Selected passage
........
Keemun (祁門紅茶 (Qímén hóngchá, Qimen red tea)) is a famous Chinese black tea. First produced in the late 19th century, it quickly became popular in the West and is still used for a number of classic blends (such as Earl Grey tea). It is a light tea with characteristic stone fruit and slightly smoky notes in the aroma and a gentle, malty, non-astringent taste reminiscent of unsweetened cocoa. Keemun is said to have floral aromas and wooden notes.

==History==
Original Keemun is produced exclusively in the Qimen County in the south of Anhui province. It is grown in Guichi, Shitai, Dongzhi, and Yixian. The name of the tea is an older Western spelling of the name of the nearby town, Qimen (pronounced "Chee-mun"). The tea-growing region lies between the Yellow Mountains and the Yangtze River. The cultivar used for Keemun is the same as that used in production of Huangshan Maofeng. While the latter is an old, well-known variety of green tea, Keemun was first produced in 1875 using techniques adapted from Fujian province farmers.

Many varieties of Keemun exist, with different production techniques used for each. Nevertheless, any Keemun undergoes particularly slow withering and oxidation processes, yielding more nuanced aroma and flavor. Some of Keemun's characteristic floral notes can be attributed to a higher proportion of geraniol, compared to other black teas.

==Varieties==
Among the many varieties of Keemun perhaps the most well-known is Keemun Mao Feng (祁門毛峰). Harvested earlier than others, and containing leafsets of two leaves and a bud, it is lighter and sweeter than other Keemun teas. Another high grade variety, containing mostly leaves and stronger than others, is the Keemun Hao Ya (祁門毫芽). For Western markets, it is separated by quality into Hao Ya A and Hao Ya B categories, the former being somewhat better than the latter. Either has a markedly intense taste. Other varieties include those specifically tailored for the Gongfu tea preparation method (Keemun Gongfu, or Congou – 祁門功夫) and Keemun Xin Ya (祁門新芽), an early bud variety, said to have less bitterness. One of the black teas produced in neighboring Hubei province is sometimes referred to as a Hubei Keemun (湖北祁門) by several tea companies, but is not a Keemun in the true sense of the term.
........
Data excerpts:
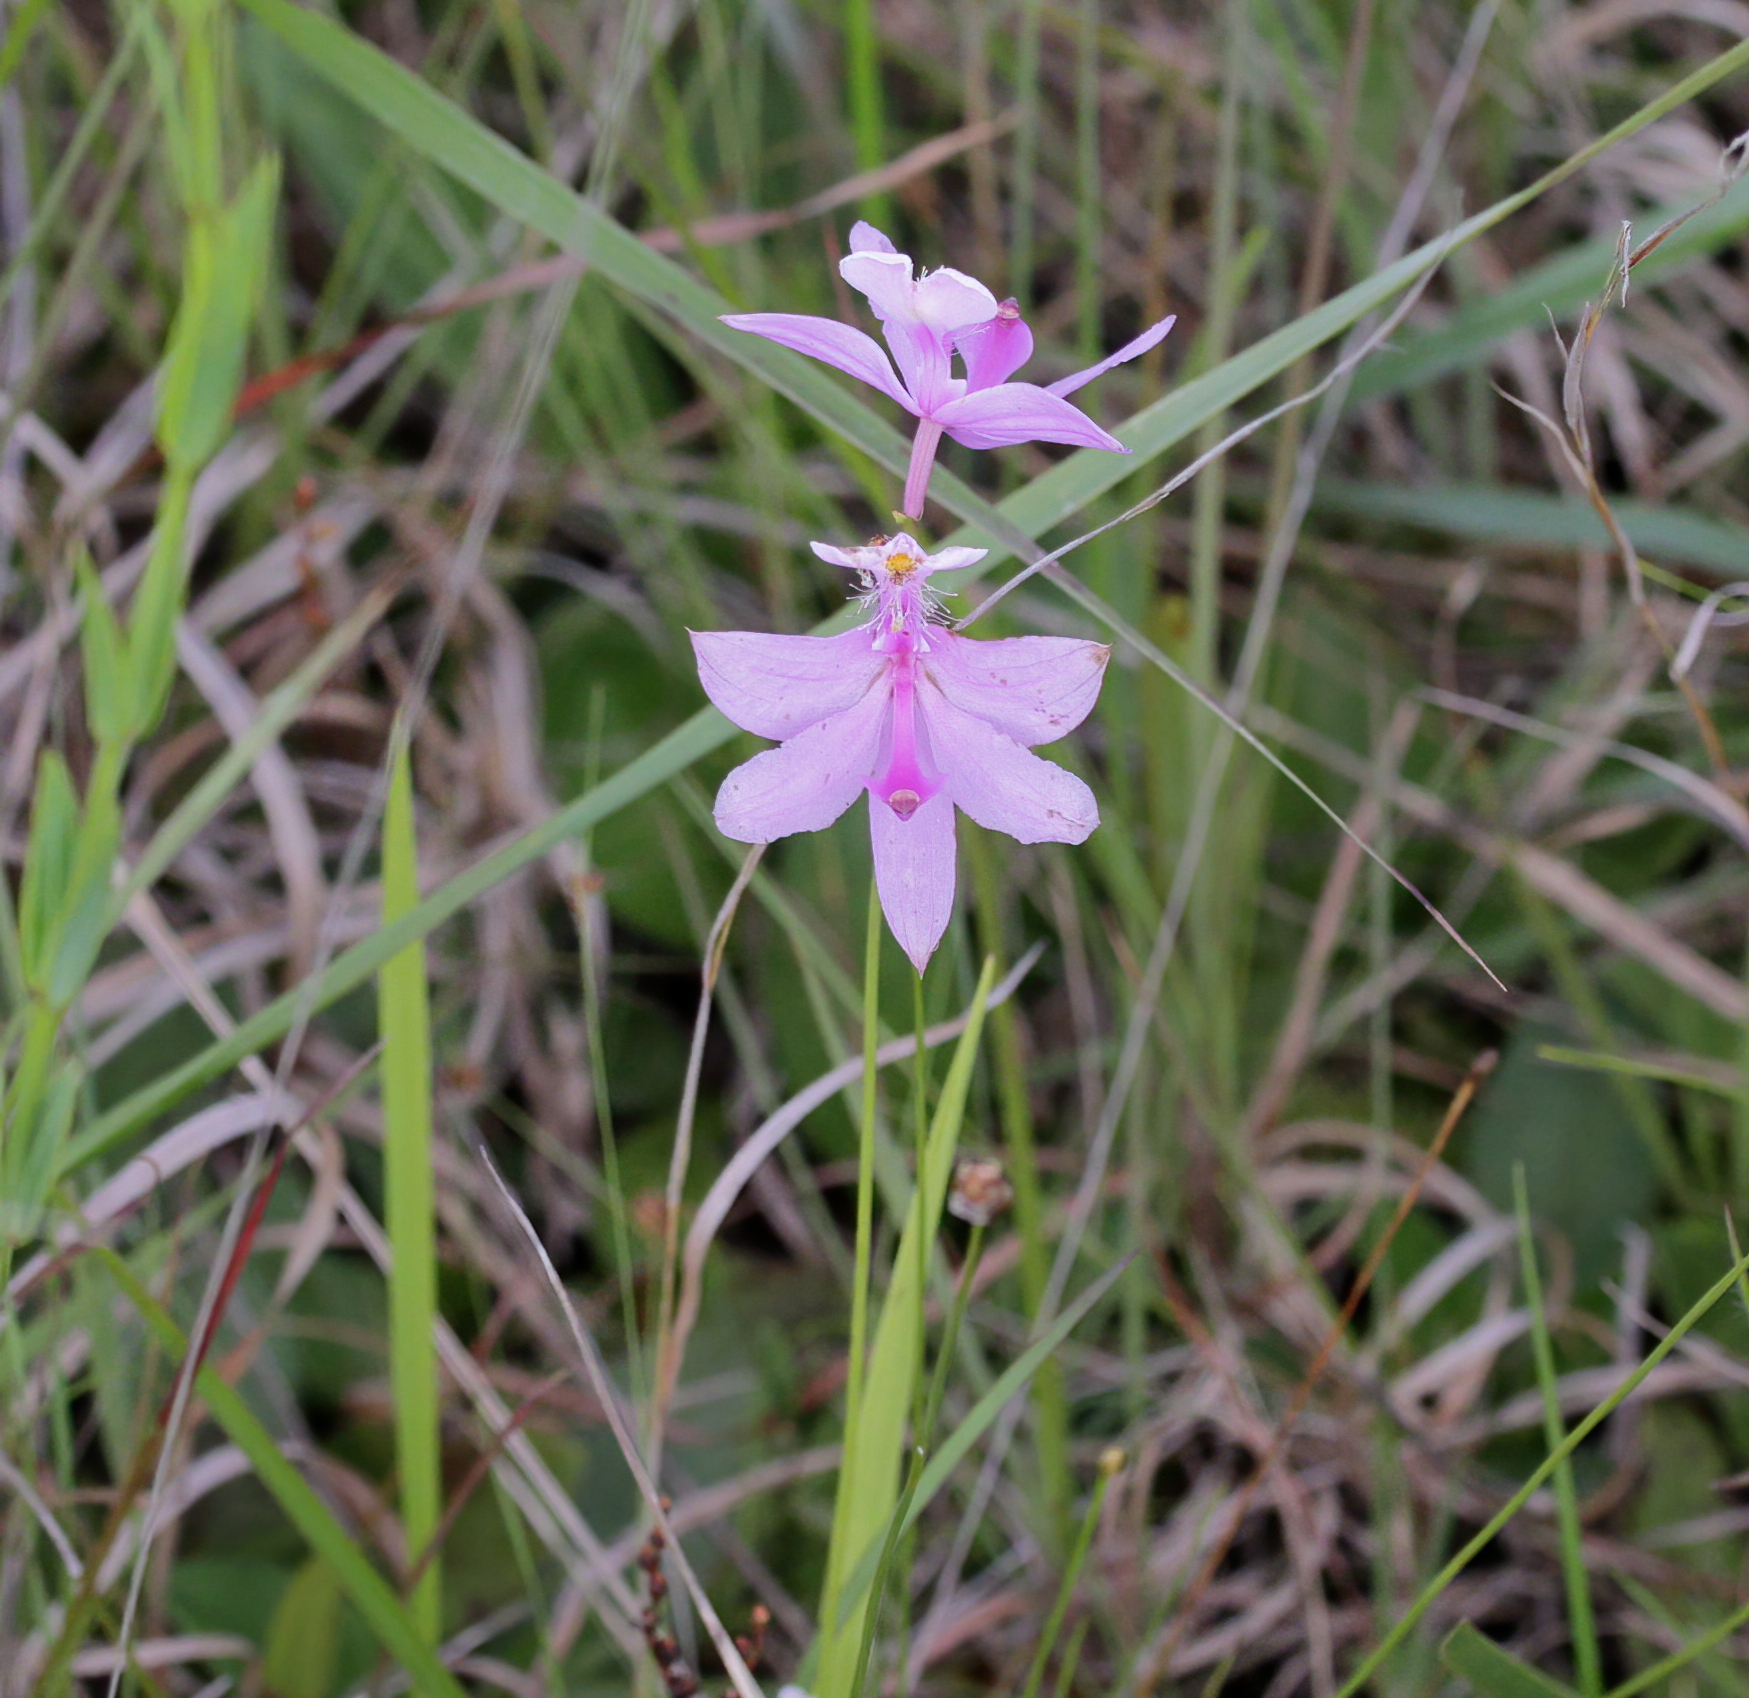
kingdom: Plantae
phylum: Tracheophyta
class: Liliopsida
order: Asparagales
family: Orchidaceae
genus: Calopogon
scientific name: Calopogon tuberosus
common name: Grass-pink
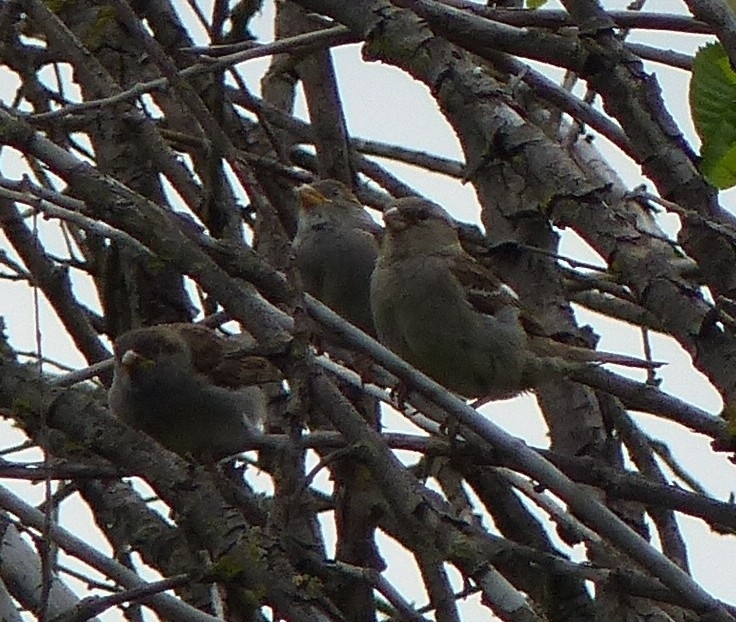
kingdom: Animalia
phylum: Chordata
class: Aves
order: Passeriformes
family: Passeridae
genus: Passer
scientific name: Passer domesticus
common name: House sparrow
........
How to complete this task
In the passage on Keemun tea, in what year was Keemun first produced?

Task response
1875